Les difficultés rencontrées par les travailleurs sociaux dans leur activité sont bien illustrées par le collectif UGICT-CGT (Union générale des ingénieurs, cadres et techniciens CGT) qui a organisé une enquête auprès de 716 professionnels qui se plaignent majoritairement d’être empêchés de faire leur boulot convenablement. Les objectifs prioritaires de gestion paraissent dépasser ceux du travail social qui passent notamment par la défense des droits fondamentaux, qu’il s’agisse du droit au logement, mais également au respect de la vie privée, et plus généralement la revendication selon laquelle le travail social est avant tout au service des usagers.
Bernard Gastaud, membre du Comité des droits de l’enfant de l’ONU, expose en quoi l’éducation aux droits de l’enfant est non seulement un droit, mais aussi un devoir qui s’impose à l’État - par son service de l’éducation - et aux parents. C’est une obligation qui concerne autant les adultes et les acteurs de la société que les enfants eux-mêmes. Comment d’ailleurs peut-on concevoir que l’enfant puisse émettre son opinion sur les domaines qui le concernent s’il demeure dans l’ignorance des droits fondamentaux dont il peut revendiquer l’exercice ?
Plusieurs documents importants sont également publiés :
- l’avis de la Commission nationale consultative des droits de l’Homme (CNCDH) sur le respect des droits fondamentaux des populations vivant dans les bidonvilles, constamment violés, dont le dernier exemple fourni est le refus de sépulture à un bébé rom décédé dans la banlieue de Paris;
- la recommandation du Défenseur des droits sur la personne «tiers digne de confiance» en assistance éducative; des précisions qui permettent d’éviter certains abus quand il s’agit de confier un enfant après un décès des parents, d’éviter la suspicion qui pèse sur l’entourage de la famille d’un «enfant en danger» ou encore qui incitent à la rédaction de rapports de suivi de la mesure;
- l’avis du Conseil économique, social et environnemental sur la Protection maternelle et infantile (PMI), appelant à valoriser ce service et l’aider à mieux remplir ses missions.

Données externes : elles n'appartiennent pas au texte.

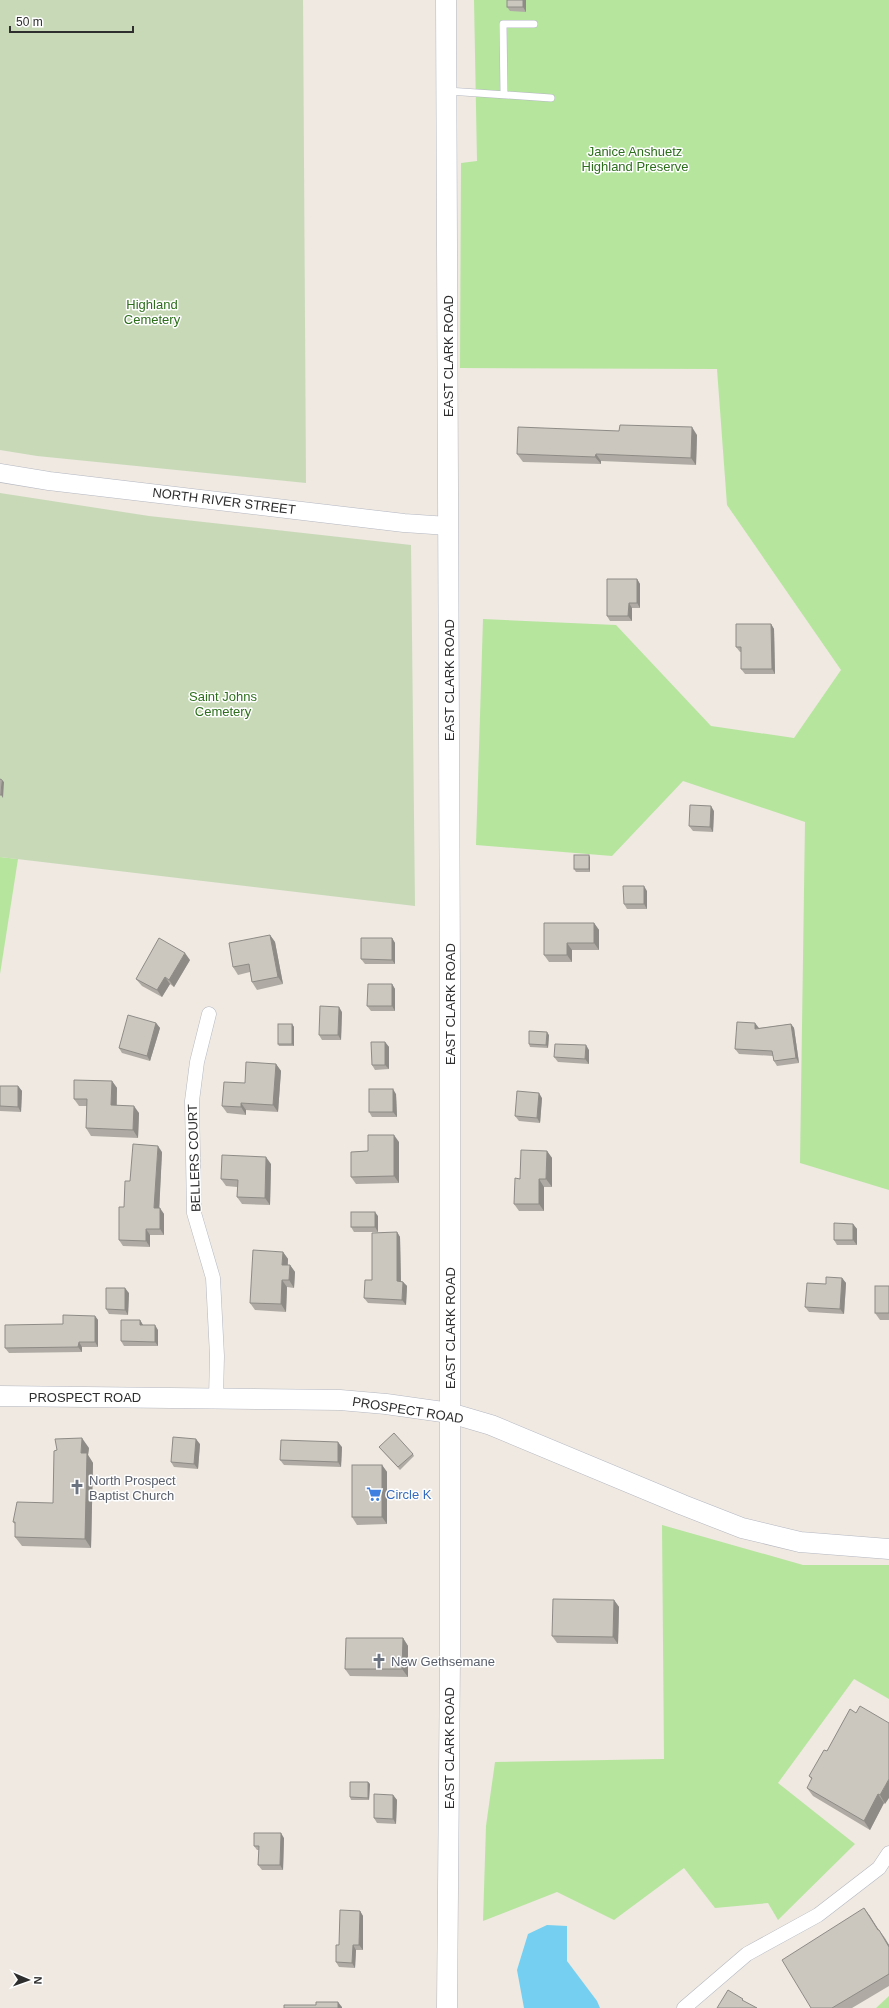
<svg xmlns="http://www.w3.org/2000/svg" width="889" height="2008" viewBox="0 0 889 2008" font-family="Helvetica,sans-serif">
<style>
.green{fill:#b6e59e}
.cemetery{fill:#c8d9b8}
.water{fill:#75cff0}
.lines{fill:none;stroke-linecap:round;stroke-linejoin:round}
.service-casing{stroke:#b4b7c1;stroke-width:8}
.minor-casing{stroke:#b4b7c1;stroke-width:15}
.tertiary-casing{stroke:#b4b7c1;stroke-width:19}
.secondary-casing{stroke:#b4b7c1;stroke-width:21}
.service{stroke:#fff;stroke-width:7}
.minor{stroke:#fff;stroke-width:14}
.tertiary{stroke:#fff;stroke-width:18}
.secondary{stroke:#fff;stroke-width:20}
.wall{fill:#afaba4}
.shaded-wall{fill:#8e8b86}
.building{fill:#cbc7bf;stroke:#8e8b86}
.labels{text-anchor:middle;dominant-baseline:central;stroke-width:3;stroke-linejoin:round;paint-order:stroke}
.park-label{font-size:13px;fill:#2c6e1b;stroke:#fff}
.street-label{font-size:13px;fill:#2e2e2e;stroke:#fff}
.worship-label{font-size:13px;fill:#5b616d;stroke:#fff;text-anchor:start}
.shop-label{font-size:13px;fill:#366cbe;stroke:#fff;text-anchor:start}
</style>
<rect width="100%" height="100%" fill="#efe9e1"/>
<!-- green -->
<g class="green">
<path d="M474 0H889V1190L800 1163 805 822 683 781 612 856 476 845 483 619 616 625 711 726 794 738 841 670 727 505 717 369 460 368 461 163 477 161Z"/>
<path d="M0 857 18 859 0 974Z"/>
<path d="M662 1525 803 1565H889V1699L854 1679 778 1783 855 1844 778 1920 768 1903 715 1908 684 1868 614 1920 557 1892 483 1921 486 1826 495 1762 664 1759Z"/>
<path d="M889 1996V2008H876Z"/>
</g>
<!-- cemetery -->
<g class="cemetery">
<path d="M0 0H303L306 483 37 456 0 450Z"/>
<path d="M0 493 149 516 411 545 415 906 0 857Z"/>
</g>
<!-- water -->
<path class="water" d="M547 1925 567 1926V1961L597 2001 600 2008H524L517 1970 528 1934Z"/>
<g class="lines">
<!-- service casing -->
<g class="service-casing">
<g id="service">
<path d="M448 91 551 98"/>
<path d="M504 94 503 24H534"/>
</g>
</g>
<!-- minor casing -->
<g class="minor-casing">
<g id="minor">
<path d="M209 1014 197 1062 192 1101 194 1213 213 1278 217 1356 216 1398"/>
<path d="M684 2008 747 1954 818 1915 879 1868 889 1853"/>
</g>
</g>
<!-- tertiary casing -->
<g class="tertiary-casing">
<path id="tertiary" d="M0 473 49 481 404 523 448 526"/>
</g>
<!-- secondary casing -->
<g class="secondary-casing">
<g id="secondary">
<path d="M446 0 450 979V1656L447 2008"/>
<path d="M0 1396 340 1400 386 1404 450 1413 491 1425 683 1505 742 1528 800 1542 889 1549"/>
</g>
</g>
<!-- service -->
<use href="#service" class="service"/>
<!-- minor -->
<use href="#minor" class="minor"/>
<!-- tertiary -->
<use href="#tertiary" class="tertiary"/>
<!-- secondary -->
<use href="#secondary" class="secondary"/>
</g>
<!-- wall -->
<g class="wall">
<path d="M526 0V12L510 11 507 7Z"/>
<path d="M697 435 696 465 601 461V464L523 462 517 454Z"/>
<path d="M637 579 640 584V608H632V621H610L607 616Z"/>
<path d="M771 624 774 629 775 674H745L741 669V652H740L736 647Z"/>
<path d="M714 811 713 832 693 831 689 826Z"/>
<path d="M590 857V872H576L574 869Z"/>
<path d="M647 891V909H627L624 904Z"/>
<path d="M594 923 599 930V950H572V962H549L544 955Z"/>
<path d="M270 935 275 942 283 984 257 990 252 982 250 972 238 975 233 967Z"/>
<path d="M392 938 395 943V964H365L361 959Z"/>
<path d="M190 960 174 987 170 984 162 997 142 986 136 979Z"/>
<path d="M392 984 395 989V1011H371L367 1006Z"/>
<path d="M342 1012 341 1040H322L319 1035Z"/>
<path d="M156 1023 160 1028 150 1061 122 1053 119 1048Z"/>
<path d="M292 1024 294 1027V1046H279L278 1044Z"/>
<path d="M791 1024 794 1028 799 1063 777 1066 774 1061 773 1056 739 1054 735 1049 759 1028Z"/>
<path d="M549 1035 548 1048 530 1047 529 1044Z"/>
<path d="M385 1042 389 1047V1069L375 1070 372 1065Z"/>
<path d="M589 1050V1064L558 1062 554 1057Z"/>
<path d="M276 1064 281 1071 278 1112 246 1110V1115L227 1113 222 1106 245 1083Z"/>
<path d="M112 1081 117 1088V1105L139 1113 138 1138 91 1136 86 1128 87 1106H79L74 1099Z"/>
<path d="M0 1086H18L22 1091 21 1112 0 1111Z"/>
<path d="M396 1094 397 1117H372L369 1112Z"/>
<path d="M542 1098 540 1123 519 1121 515 1116Z"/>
<path d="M399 1142V1183L356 1184 351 1177 368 1151Z"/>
<path d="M547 1151 552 1158V1187H544V1211H519L514 1204 520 1179Z"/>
<path d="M162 1152 159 1208 164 1214V1235H150V1247L123 1246 119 1240 124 1207 130 1181Z"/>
<path d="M271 1164 270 1205 242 1204 237 1197V1187L226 1186 221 1179Z"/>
<path d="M378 1216V1232H354L351 1227Z"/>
<path d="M853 1224 857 1229V1245H837L834 1240Z"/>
<path d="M397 1232 400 1237 401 1281 403 1282 407 1286 406 1305 368 1303 364 1298 372 1280Z"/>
<path d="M283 1252 288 1259V1265H290L295 1272 294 1288 287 1287 286 1312 255 1310 250 1303Z"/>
<path d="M842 1278 846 1283 844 1314 809 1312 805 1307 826 1284Z"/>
<path d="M889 1286V1320H880L875 1313Z"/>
<path d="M129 1293 128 1315 109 1314 106 1309Z"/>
<path d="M95 1316 98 1320V1347H82V1352L9 1353 5 1348 63 1324Z"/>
<path d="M140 1320 143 1325 158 1330V1346H124L121 1341Z"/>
<path d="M200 1444 198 1469 174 1467 171 1462Z"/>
<path d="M342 1447 341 1467 284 1465 280 1460Z"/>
<path d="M379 1447 413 1454 414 1456 400 1470Z"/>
<path d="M89 1448 88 1455 93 1463 91 1548 22 1546 15 1537V1524L13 1522 53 1503Z"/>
<path d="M382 1465 387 1472V1524L357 1525 352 1517Z"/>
<path d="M614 1600 619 1607 618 1644 557 1643 552 1636Z"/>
<path d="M403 1638 408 1646V1677L350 1676 345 1669Z"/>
<path d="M850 1709 885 1804 884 1803 870 1830 813 1796 807 1788 812 1780 809 1776 827 1751Z"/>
<path d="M368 1782 370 1784 369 1800H351L350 1797Z"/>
<path d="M393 1795 397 1800 396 1824 377 1823 374 1818Z"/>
<path d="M284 1838 283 1870H262L258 1865 259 1850H257L254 1846Z"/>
<path d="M864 1908 879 1930 885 1938 889 1945V1986L852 2008H811Z"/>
<path d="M360 1911 363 1916V1950H356L355 1968 339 1967 336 1962 339 1945Z"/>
</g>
<!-- shaded-wall -->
<g class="shaded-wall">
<path d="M523 0H526V12L523 7Z"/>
<path d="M692 427 697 435 696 465 691 458Z"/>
<path d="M596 454 601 461V464L595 457Z"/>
<path d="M637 579 640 584V608L637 603Z"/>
<path d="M629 603 632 608V621L628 616Z"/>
<path d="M771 624 774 629 775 674 772 669Z"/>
<path d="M2 780 4 782 3 798 1 795Z"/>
<path d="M711 806 714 811 713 832 710 827Z"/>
<path d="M589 855 590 857V872L589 869Z"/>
<path d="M644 886 647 891V909L644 904Z"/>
<path d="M594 923 599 930V950L594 943Z"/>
<path d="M270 935 275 942 283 984 278 977Z"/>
<path d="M392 938 395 943V964L392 960Z"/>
<path d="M567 943 572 950V962L567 955Z"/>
<path d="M185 953 190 960 174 987 169 980Z"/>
<path d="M165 977 170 984 162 997 157 990Z"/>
<path d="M392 984 395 989V1011L392 1006Z"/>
<path d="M339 1007 342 1012 341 1040 338 1035Z"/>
<path d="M156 1023 160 1028 150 1061 147 1056Z"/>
<path d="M755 1023 759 1028 755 1029Z"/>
<path d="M292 1024 294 1027V1046L292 1044Z"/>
<path d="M791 1024 794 1028 799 1063 796 1058Z"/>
<path d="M547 1032 549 1035 548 1048 546 1045Z"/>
<path d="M385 1042 389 1047V1069L385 1065Z"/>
<path d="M586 1045 589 1050V1064L585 1059Z"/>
<path d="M276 1064 281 1071 278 1112 273 1105Z"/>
<path d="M112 1081 117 1088 116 1112 111 1105Z"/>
<path d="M18 1086 22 1091 21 1112 18 1107Z"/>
<path d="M393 1089 396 1094 397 1117 393 1112Z"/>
<path d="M539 1093 542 1098 540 1123 537 1118Z"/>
<path d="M241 1103 246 1110V1115L241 1107Z"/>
<path d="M134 1106 139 1113 138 1138 133 1130Z"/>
<path d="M394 1135 399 1142V1183L394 1176Z"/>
<path d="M158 1146 162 1152 159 1214 154 1208Z"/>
<path d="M547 1151 552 1158V1187L546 1179Z"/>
<path d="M266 1157 271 1164 270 1205 265 1198Z"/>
<path d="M539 1179 544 1187V1211L539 1204Z"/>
<path d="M160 1208 164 1214V1235L160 1229Z"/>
<path d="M375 1212 378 1216V1232L375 1227Z"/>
<path d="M853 1224 857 1229V1245L853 1240Z"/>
<path d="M146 1229 150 1235V1247L146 1241Z"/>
<path d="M397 1232 400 1237 401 1286 397 1281Z"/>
<path d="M283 1252 288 1259 287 1272 282 1265Z"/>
<path d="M290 1265 295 1272 294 1288 289 1280Z"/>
<path d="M842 1278 846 1283 844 1314 840 1309Z"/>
<path d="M282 1280 287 1287 286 1312 281 1304Z"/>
<path d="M403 1282 407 1286 406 1305 402 1300Z"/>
<path d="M125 1288 129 1293 128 1315 125 1310Z"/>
<path d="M95 1316 98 1320V1347L95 1342Z"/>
<path d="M140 1320 143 1325H140Z"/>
<path d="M155 1325 158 1330V1346L155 1342Z"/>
<path d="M79 1342 82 1347V1352L78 1347Z"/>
<path d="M82 1438 89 1448 88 1455 93 1463 91 1548 85 1539 81 1453Z"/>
<path d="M196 1439 200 1444 198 1469 194 1464Z"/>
<path d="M338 1442 342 1447 341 1467 338 1462Z"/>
<path d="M382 1465 387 1472V1524L382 1517Z"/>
<path d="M614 1600 619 1607 618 1644 613 1637Z"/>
<path d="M403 1638 408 1646V1677L402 1669Z"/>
<path d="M889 1779V1798L885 1804 880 1795Z"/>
<path d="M368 1782 370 1784 369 1800 368 1798Z"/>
<path d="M878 1794 884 1803 870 1830 864 1821Z"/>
<path d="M393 1795 397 1800 396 1824 393 1819Z"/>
<path d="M281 1833 284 1838 283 1870 280 1865Z"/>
<path d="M864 1908 870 1916 884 1939 878 1930Z"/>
<path d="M360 1911 363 1916V1950L359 1945Z"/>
<path d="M879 1930 889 1945V1947Z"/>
<path d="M353 1945 356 1950 355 1968 352 1963Z"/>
<path d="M338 2002 342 2007V2008H338Z"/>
</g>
<!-- building -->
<g class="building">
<rect x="507" y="0" width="16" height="7"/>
<path d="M620 425 692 427 691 458 596 454 595 457 517 454 518 427 619 431Z"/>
<path d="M607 579H637V603H629L628 616H607Z"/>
<path d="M736 624H771L772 669H741V647H736Z"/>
<path d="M0 779 2 780 1 795H0Z"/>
<path d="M690 805 711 806 710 827 689 826Z"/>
<rect x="574" y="855" width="15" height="14"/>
<path d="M623 886H644V904H624Z"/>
<path d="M544 923H594V943H567V955H544Z"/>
<path d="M270 935 278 977 252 982 249 964 233 967 229 943Z"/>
<path d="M159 938 185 953 169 980 165 977 157 990 136 979Z"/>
<path d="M361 938H392V960L361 959Z"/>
<path d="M368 984H392V1006H367Z"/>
<path d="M320 1006 339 1007 338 1035H319Z"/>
<path d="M128 1015 156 1023 147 1056 119 1048Z"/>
<path d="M737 1022 755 1023V1029L791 1024 796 1058 774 1061 772 1051 735 1049Z"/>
<rect x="278" y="1024" width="14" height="20"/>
<path d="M529 1031 547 1032 546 1045 529 1044Z"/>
<path d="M371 1042H385V1065H372Z"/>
<path d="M555 1044 586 1045 585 1059 554 1057Z"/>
<path d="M246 1062 276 1064 273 1105 241 1103V1107L222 1106 224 1082 245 1083Z"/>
<path d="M74 1080 112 1081 111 1105 134 1106 133 1130 86 1128 87 1099H74Z"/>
<path d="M0 1086H18V1107L0 1106Z"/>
<rect x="369" y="1089" width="24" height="23"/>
<path d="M517 1091 539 1093 537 1118 515 1116Z"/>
<path d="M368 1135H394V1176L351 1177V1152L368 1151Z"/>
<path d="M133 1144 158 1146 154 1208H160V1229H146V1241L119 1240V1207H124L125 1181H130Z"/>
<path d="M521 1150 547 1151 546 1179H539V1204H514L515 1178 520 1179Z"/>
<path d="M222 1155 266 1157 265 1198 237 1197 238 1180 221 1179Z"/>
<rect x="351" y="1212" width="24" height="15"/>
<path d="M834 1223 853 1224V1240H834Z"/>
<path d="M397 1232V1281L403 1282 402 1300 364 1298 365 1280H372V1233Z"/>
<path d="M253 1250 283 1252 282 1265H290L289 1280H282L281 1304 250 1303Z"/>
<path d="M826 1277 842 1278 840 1309 805 1307 807 1283 826 1284Z"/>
<rect x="875" y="1286" width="14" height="27"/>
<path d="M106 1288H125V1310L106 1309Z"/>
<path d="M63 1315 95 1316V1342H79L78 1347 5 1348V1325L63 1324Z"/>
<path d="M121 1320H140V1325H155V1342L121 1341Z"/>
<path d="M394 1433 413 1454 398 1467 379 1447Z"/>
<path d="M173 1437 196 1439 194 1464 171 1462Z"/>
<path d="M82 1438 81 1453H87L85 1539 15 1537V1522H13L17 1502 53 1503 54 1451 57 1450 55 1439Z"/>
<path d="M281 1440 338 1442V1462L280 1460Z"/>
<rect x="352" y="1465" width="30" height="52"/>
<path d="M553 1599 614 1600 613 1637 552 1636Z"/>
<path d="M346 1638H403L402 1669H345Z"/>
<path d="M860 1706 889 1723V1779L880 1795 878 1794 864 1821 807 1788 812 1778 809 1776 824 1750 827 1751 850 1709 856 1713Z"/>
<path d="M350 1782H368V1798L350 1797Z"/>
<path d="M374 1794 393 1795V1819L374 1818Z"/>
<path d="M254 1833H281L280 1865H258L259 1846H254Z"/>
<path d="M864 1908 878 1930H879L889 1947V1974L832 2008H811L782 1960Z"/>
<path d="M340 1910 360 1911 359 1945H353L352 1963 336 1962V1945H339Z"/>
<path d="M728 1990 743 1999 742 2000 757 2008H717Z"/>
<path d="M316 2002H338V2008H284V2005H316Z"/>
</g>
<!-- icons -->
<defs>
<g id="church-bare" transform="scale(1.2)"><path d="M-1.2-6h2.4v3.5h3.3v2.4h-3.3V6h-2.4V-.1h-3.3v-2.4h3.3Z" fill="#6b7280" stroke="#fff" stroke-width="2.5" paint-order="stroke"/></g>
<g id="supermarket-bare" transform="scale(1.2)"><path d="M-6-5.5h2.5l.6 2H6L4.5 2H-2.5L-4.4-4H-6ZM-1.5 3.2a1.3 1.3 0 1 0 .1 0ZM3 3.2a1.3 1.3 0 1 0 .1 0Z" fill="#3f7fe0" stroke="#fff" stroke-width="2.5" paint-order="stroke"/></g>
</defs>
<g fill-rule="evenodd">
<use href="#church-bare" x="77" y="1487"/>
<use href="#supermarket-bare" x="374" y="1494"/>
<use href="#church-bare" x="379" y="1661"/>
</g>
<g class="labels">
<!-- park labels -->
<g class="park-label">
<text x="635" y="151">Janice Anshuetz<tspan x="635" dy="15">Highland Preserve</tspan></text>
<text x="152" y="304">Highland<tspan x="152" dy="15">Cemetery</tspan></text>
<text x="223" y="696">Saint Johns<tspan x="223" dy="15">Cemetery</tspan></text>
</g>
<!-- street labels -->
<g class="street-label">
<text transform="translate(448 356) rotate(-90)">EAST CLARK ROAD</text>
<text transform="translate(224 501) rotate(7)">NORTH RIVER STREET</text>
<text transform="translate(449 680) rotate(-90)">EAST CLARK ROAD</text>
<text transform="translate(450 1004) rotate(-90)">EAST CLARK ROAD</text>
<text transform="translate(194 1158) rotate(-92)">BELLERS COURT</text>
<text transform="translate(450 1328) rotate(-90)">EAST CLARK ROAD</text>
<text x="85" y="1397">PROSPECT ROAD</text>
<text transform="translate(408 1410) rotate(9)">PROSPECT ROAD</text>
<text transform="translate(449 1748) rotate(-90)">EAST CLARK ROAD</text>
</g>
<!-- worship labels -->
<g class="worship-label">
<text x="89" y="1480">North Prospect<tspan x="89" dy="15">Baptist Church</tspan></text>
<text x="391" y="1661">New Gethsemane</text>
</g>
<!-- shop labels -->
<g class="shop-label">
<text x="386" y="1494">Circle K</text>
</g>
</g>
<!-- north arrow -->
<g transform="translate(28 1980) rotate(92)" stroke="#ffffff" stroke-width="3" paint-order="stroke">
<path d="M0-3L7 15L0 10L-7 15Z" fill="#2e2e2e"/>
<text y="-6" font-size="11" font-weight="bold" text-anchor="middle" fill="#2e2e2e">N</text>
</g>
<!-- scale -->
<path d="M10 26v6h123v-6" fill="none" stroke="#2e2e2e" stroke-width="2"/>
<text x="16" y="26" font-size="12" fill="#2e2e2e" stroke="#ffffff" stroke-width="3" paint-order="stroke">50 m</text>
</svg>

Dans la partie «jurisprudence», on lira plusieurs décisions :
- la décision du Conseil d’État refusant d’annuler la circulaire «Taubira» sur l’octroi de certificats de nationalités aux enfants nés par le recours à la GPA à l’étranger;
- un arrêt de la Cour de cassation recadrant les conditions de la déclaration d’abandon d’un enfant et son «adoptabilité», et rappelant que l’intérêt de l’enfant - et notamment la manifestation de son opinion - doit être pris en compte;
- autre prise en compte de l’intérêt de l’enfant, la Cour d’appel de Limoges recadre la décision de «placement» dans le contexte de sa perception par l’enfant; ou encore sur l’enjeu du risque lorsqu’il s’agit de la protection du bébé dont on peut soupçonner qu’il a été «secoué»;
- la Cour de cassation s’est également penchée sur l’appréciation du danger résultant d’un rapport de l’expert psychiatre ayant eu à examiner la mère de l’enfant.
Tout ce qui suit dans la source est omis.